Since some areas would be fortunate enough to keep 708, it made sense to the group’s members to have that area remain a ring around the 312 area code.
In one proposal, the group suggested adding one new area code that would reduce 708 to just suburban Cook County, and put Lake, DuPage, Kane and part of Will Counties in the new 630 zone. That way, the codes would generally move away from Chicago in rings, going from 312 to 708 to 630 to 815.
But the telephone industry suggested that future growth might require yet another new code within several years, so the group also developed a plan that would add not one, but two new area codes.
Under that plan, the northern portion of suburban Cook County was split out from 708 and joined with Lake County for one new area code (no number has been assigned to it yet), while DuPage County and half of Kane County were joined to become 630.

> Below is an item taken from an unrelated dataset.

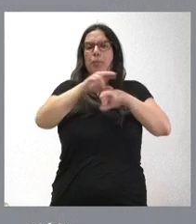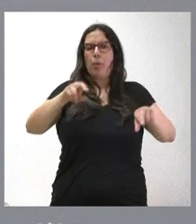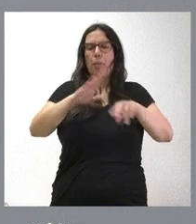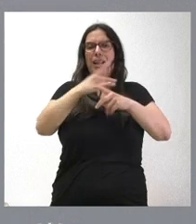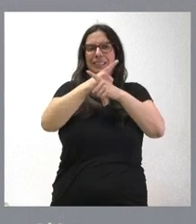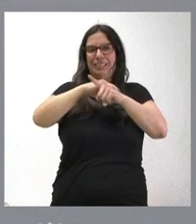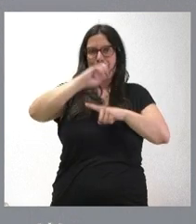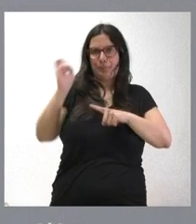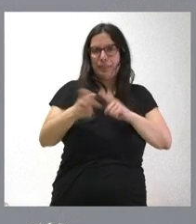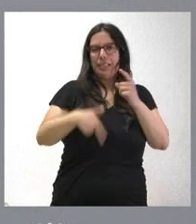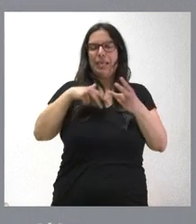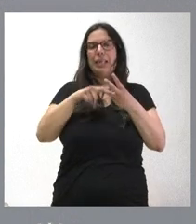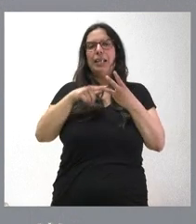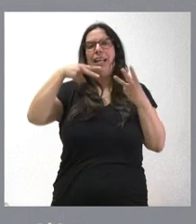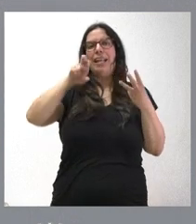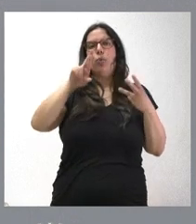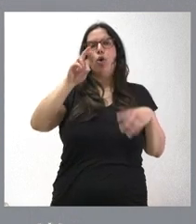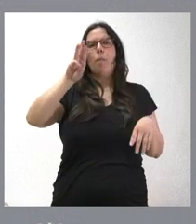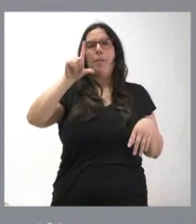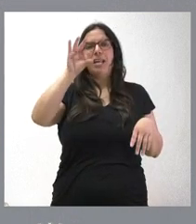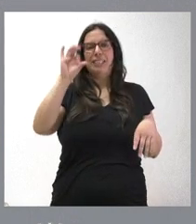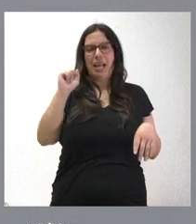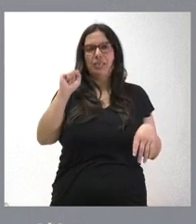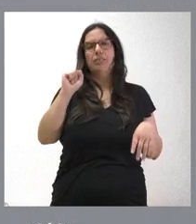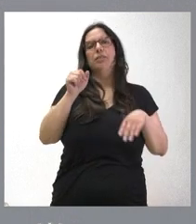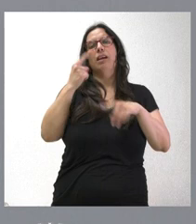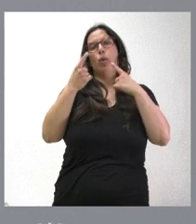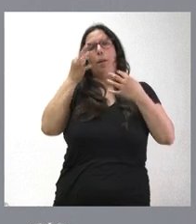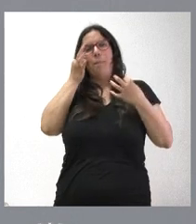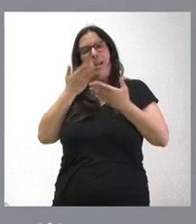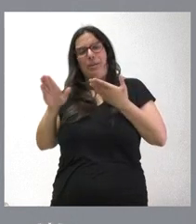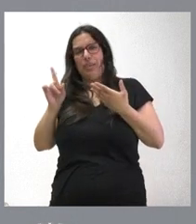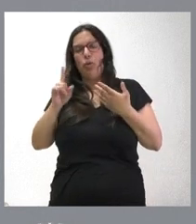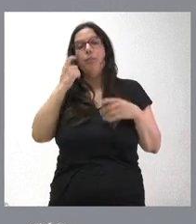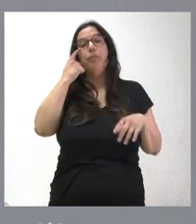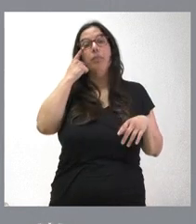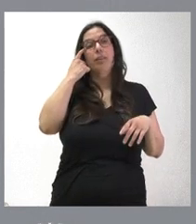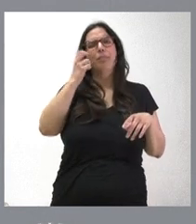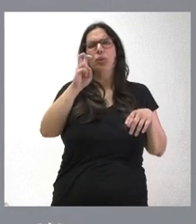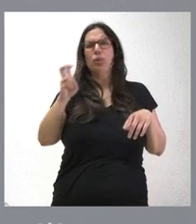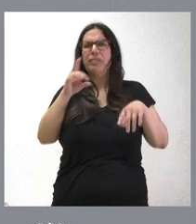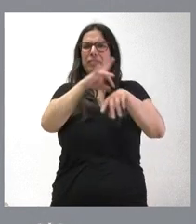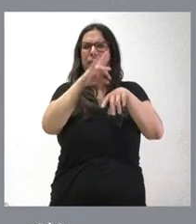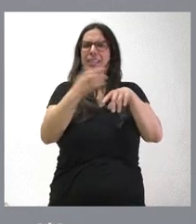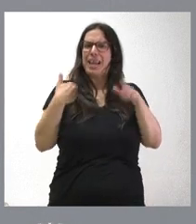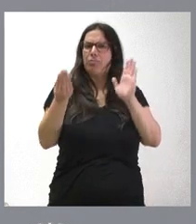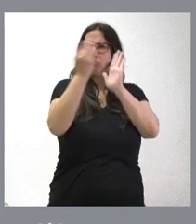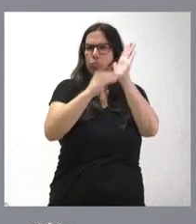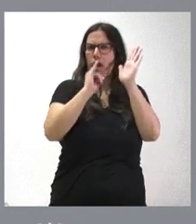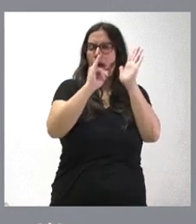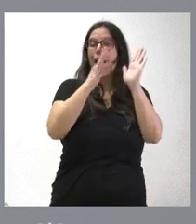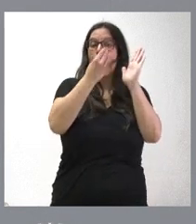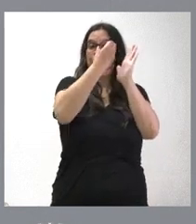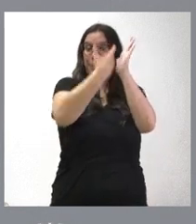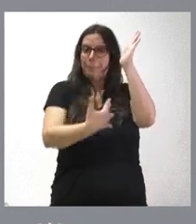desmielinizantes neuroplasias malignas excepto la neuroplasia de piel que no sean melanonas y una serie de enfermedades que estaban ya incluidas lo que hacemos es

The two proposals were presented to the Illinois Commerce Commission, and last Friday, the hearing examiner announced that he preferred the three-way split, giving it a leg up on any other plans.
On Friday, the ICC will hear arguments on the plan from representatives of the telephone industry and government. On Monday, the commission will hold its final public hearings on the plan in Chicago and Wheaton.